- Task requirements
In the lines below, find the one that contains "What is the physical height of the bottle" and write it out exactly, along with every line that follows it.

- Material for the task

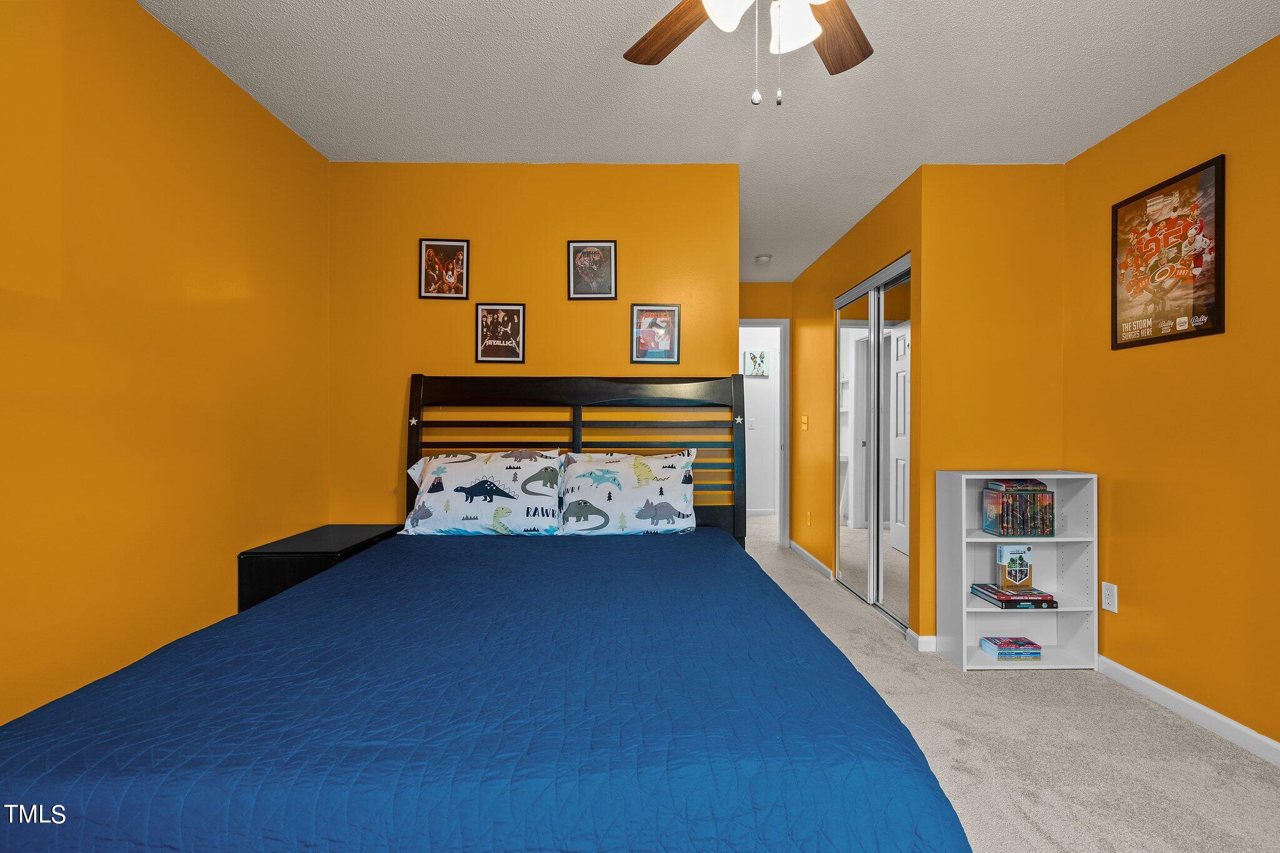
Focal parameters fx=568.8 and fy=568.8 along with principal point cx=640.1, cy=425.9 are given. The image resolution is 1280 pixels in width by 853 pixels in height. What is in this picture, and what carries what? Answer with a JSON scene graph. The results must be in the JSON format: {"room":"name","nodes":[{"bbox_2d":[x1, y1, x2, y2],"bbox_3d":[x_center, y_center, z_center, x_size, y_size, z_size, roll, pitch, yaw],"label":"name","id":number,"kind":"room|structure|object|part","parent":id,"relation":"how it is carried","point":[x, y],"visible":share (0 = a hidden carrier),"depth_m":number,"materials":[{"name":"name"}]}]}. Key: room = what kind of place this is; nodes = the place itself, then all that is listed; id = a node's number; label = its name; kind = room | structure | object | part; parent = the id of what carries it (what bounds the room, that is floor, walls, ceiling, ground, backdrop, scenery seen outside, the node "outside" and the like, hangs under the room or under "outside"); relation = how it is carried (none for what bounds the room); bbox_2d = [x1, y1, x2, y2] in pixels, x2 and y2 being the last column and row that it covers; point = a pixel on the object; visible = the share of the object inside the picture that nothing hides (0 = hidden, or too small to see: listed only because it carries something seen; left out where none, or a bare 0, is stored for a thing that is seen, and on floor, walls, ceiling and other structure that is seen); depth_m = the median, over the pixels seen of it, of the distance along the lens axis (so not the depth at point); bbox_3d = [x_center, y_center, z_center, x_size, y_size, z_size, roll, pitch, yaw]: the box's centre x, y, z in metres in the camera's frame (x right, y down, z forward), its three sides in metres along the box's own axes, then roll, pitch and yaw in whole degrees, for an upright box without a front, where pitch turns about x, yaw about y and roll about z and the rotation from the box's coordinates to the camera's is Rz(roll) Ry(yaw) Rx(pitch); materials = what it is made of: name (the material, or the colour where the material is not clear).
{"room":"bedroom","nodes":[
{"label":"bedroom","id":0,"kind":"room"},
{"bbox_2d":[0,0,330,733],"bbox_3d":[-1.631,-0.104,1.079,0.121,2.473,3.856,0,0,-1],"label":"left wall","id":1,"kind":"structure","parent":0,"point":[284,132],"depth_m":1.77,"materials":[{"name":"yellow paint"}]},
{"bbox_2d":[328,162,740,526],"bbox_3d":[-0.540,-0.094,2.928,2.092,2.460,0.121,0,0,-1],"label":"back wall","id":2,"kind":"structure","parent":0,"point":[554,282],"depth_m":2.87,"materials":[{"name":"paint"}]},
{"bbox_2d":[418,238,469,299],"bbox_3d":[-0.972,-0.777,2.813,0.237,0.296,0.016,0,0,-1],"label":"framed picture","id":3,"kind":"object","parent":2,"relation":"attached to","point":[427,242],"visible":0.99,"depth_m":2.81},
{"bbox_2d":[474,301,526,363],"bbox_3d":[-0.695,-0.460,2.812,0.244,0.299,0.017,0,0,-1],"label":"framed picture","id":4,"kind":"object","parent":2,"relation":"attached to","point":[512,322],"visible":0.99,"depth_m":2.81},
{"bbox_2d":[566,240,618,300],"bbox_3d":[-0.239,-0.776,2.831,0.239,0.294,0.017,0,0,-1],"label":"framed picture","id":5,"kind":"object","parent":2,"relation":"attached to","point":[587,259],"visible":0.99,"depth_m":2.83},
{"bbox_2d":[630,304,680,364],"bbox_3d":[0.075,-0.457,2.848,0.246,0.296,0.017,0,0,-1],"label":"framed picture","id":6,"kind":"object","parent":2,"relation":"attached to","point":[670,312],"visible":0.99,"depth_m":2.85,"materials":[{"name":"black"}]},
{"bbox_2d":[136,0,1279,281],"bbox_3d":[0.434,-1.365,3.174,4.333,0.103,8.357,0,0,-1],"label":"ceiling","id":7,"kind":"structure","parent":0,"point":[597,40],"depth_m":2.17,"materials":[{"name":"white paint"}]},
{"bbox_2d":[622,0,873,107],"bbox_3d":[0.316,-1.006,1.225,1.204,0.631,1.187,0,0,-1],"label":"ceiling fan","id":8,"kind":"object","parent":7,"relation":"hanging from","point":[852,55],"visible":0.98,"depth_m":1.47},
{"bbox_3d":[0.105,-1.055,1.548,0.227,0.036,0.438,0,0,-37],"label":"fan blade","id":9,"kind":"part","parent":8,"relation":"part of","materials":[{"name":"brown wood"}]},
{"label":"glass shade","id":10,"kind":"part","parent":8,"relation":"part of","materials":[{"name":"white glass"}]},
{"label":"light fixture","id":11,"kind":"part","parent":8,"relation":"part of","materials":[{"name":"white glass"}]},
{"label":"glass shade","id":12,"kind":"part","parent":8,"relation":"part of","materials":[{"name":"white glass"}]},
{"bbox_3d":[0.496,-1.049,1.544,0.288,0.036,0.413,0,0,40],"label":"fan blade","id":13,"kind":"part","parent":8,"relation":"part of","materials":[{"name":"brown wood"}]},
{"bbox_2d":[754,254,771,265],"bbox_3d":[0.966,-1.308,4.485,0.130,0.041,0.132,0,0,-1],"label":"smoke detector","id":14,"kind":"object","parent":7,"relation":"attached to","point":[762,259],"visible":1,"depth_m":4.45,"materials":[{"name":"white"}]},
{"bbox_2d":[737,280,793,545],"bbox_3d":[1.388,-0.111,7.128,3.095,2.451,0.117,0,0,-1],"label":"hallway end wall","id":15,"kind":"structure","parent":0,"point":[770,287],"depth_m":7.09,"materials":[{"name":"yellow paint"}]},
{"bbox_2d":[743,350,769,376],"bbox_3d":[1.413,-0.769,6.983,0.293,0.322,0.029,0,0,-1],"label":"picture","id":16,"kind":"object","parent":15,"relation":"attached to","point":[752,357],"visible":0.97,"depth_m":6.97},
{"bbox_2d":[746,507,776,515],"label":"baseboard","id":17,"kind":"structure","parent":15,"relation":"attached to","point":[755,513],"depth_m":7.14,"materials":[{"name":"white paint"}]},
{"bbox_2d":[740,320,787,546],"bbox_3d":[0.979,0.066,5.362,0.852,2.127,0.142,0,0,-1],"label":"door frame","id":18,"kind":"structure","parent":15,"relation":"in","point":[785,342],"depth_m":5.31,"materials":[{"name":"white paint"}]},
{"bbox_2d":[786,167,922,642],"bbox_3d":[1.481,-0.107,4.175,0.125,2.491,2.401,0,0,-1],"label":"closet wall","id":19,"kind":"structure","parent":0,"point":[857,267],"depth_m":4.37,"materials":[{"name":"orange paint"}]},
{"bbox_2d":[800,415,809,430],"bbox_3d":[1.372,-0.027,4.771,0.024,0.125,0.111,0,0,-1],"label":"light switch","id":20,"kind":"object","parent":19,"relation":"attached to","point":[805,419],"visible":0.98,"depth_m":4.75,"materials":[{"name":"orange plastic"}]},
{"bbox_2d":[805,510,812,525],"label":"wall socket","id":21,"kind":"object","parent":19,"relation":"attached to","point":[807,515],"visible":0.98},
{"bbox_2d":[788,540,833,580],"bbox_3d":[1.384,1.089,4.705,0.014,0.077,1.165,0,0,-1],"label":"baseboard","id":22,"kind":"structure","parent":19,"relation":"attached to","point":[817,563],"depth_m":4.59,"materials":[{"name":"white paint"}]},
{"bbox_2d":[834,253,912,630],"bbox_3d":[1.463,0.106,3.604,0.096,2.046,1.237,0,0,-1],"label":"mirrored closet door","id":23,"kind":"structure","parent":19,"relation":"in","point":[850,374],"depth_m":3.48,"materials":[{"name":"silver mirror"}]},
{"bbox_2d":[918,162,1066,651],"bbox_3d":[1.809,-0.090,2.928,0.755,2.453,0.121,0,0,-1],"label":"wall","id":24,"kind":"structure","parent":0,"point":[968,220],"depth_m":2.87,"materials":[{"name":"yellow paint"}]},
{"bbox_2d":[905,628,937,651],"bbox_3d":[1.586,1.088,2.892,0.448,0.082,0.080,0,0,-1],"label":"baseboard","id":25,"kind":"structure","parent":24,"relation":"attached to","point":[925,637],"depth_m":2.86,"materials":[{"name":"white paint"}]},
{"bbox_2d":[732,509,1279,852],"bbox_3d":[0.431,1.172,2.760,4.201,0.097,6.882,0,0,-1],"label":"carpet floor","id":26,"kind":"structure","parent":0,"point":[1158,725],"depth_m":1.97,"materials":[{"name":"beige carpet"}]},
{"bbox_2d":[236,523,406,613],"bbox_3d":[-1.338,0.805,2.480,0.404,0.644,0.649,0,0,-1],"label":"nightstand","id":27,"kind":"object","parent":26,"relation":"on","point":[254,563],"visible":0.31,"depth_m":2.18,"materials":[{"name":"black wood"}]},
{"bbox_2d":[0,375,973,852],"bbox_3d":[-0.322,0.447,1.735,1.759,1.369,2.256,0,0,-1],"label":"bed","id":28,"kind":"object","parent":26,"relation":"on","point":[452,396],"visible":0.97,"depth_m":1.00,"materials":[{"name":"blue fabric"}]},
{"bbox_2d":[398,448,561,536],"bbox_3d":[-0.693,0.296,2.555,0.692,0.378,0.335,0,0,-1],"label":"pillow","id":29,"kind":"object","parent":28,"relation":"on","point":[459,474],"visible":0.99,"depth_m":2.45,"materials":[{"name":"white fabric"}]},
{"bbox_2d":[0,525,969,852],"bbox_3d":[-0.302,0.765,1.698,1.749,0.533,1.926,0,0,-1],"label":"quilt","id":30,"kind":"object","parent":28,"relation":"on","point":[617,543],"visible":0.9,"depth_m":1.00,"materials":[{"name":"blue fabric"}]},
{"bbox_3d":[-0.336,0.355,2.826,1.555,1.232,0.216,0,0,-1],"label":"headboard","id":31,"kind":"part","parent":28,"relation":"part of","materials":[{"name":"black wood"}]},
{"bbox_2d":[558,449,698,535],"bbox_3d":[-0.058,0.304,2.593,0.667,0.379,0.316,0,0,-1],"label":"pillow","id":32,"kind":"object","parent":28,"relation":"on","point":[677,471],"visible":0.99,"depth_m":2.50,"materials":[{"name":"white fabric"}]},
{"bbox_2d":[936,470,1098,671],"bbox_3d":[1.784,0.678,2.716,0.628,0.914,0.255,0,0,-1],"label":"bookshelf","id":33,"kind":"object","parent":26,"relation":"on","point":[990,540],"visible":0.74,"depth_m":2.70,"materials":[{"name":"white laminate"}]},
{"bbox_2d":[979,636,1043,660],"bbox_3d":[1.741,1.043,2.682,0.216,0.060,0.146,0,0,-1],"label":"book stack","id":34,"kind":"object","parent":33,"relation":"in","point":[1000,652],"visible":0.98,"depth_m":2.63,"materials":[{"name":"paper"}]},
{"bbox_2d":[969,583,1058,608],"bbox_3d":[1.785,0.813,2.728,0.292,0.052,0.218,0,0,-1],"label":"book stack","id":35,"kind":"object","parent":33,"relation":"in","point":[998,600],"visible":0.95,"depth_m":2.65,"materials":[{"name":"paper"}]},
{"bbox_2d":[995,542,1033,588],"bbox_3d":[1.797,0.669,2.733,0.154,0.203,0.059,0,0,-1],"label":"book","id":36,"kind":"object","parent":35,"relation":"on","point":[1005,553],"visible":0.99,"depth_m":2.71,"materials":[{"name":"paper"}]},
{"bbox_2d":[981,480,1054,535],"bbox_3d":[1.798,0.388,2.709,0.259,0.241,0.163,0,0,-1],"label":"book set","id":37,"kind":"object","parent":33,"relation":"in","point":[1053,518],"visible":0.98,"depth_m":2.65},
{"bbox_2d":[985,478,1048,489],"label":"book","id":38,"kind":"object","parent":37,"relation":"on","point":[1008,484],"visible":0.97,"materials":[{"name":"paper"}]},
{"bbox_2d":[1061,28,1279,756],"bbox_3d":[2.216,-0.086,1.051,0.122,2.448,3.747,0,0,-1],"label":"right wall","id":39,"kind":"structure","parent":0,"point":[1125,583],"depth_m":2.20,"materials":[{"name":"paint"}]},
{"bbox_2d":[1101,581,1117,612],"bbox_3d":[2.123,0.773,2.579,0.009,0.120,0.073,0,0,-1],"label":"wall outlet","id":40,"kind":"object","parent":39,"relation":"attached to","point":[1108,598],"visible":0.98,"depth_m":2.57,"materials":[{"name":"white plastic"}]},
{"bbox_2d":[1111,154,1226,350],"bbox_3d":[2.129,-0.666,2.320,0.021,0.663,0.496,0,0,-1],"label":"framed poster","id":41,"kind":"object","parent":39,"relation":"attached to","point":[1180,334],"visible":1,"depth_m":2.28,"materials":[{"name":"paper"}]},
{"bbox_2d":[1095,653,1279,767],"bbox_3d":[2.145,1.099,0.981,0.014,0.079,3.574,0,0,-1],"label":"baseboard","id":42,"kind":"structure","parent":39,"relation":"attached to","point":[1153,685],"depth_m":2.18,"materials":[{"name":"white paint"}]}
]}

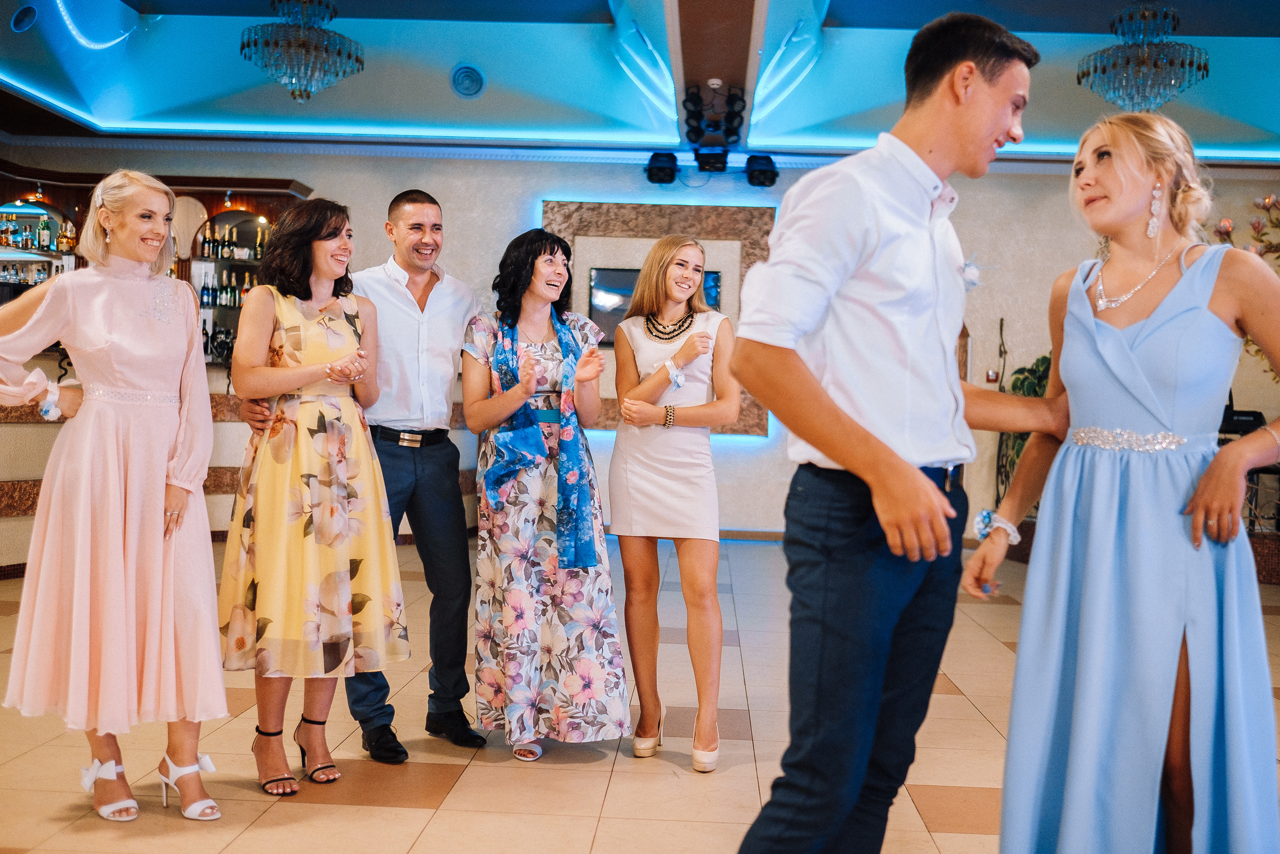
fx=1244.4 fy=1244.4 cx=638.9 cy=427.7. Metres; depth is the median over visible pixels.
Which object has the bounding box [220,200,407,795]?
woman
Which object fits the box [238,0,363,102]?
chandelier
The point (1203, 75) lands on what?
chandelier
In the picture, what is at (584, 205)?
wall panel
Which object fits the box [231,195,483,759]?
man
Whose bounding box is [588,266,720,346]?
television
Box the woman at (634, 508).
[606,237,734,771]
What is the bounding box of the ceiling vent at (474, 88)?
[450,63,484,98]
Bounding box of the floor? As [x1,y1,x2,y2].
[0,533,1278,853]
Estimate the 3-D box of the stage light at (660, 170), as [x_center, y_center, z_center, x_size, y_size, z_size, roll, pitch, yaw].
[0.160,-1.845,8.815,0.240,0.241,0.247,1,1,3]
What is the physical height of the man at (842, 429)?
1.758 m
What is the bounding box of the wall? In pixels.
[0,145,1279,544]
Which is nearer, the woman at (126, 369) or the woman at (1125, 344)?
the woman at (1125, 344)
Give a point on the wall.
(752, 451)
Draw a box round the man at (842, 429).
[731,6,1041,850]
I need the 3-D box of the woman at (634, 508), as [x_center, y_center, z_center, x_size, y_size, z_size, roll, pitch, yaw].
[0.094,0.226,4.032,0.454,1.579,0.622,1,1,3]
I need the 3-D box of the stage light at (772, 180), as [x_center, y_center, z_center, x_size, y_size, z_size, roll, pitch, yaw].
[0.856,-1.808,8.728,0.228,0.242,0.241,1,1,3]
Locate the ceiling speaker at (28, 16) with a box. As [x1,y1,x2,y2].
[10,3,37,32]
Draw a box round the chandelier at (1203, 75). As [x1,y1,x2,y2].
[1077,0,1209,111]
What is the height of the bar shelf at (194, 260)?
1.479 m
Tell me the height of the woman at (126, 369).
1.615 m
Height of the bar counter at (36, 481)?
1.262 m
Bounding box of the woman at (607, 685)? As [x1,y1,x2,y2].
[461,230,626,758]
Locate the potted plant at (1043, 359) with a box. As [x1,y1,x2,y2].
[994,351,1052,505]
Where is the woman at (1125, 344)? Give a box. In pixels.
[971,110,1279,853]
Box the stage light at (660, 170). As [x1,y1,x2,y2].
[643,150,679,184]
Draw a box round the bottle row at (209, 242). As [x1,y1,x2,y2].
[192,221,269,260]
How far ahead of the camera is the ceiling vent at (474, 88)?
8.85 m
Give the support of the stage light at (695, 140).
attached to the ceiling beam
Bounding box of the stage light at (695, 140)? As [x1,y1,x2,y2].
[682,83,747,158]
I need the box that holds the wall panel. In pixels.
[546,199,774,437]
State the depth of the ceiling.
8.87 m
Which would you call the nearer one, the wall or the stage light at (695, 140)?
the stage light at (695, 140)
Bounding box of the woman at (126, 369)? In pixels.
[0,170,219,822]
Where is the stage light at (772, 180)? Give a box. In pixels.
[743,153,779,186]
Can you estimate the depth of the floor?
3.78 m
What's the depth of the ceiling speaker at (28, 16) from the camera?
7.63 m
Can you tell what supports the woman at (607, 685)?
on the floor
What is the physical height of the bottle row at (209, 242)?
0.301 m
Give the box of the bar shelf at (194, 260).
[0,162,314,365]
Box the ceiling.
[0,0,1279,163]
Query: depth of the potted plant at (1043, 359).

- Task solution
What is the physical height of the bottle row at (209, 242)?
0.301 m
Give the box of the bar shelf at (194, 260).
[0,162,314,365]
Box the ceiling.
[0,0,1279,163]
Query: depth of the potted plant at (1043, 359).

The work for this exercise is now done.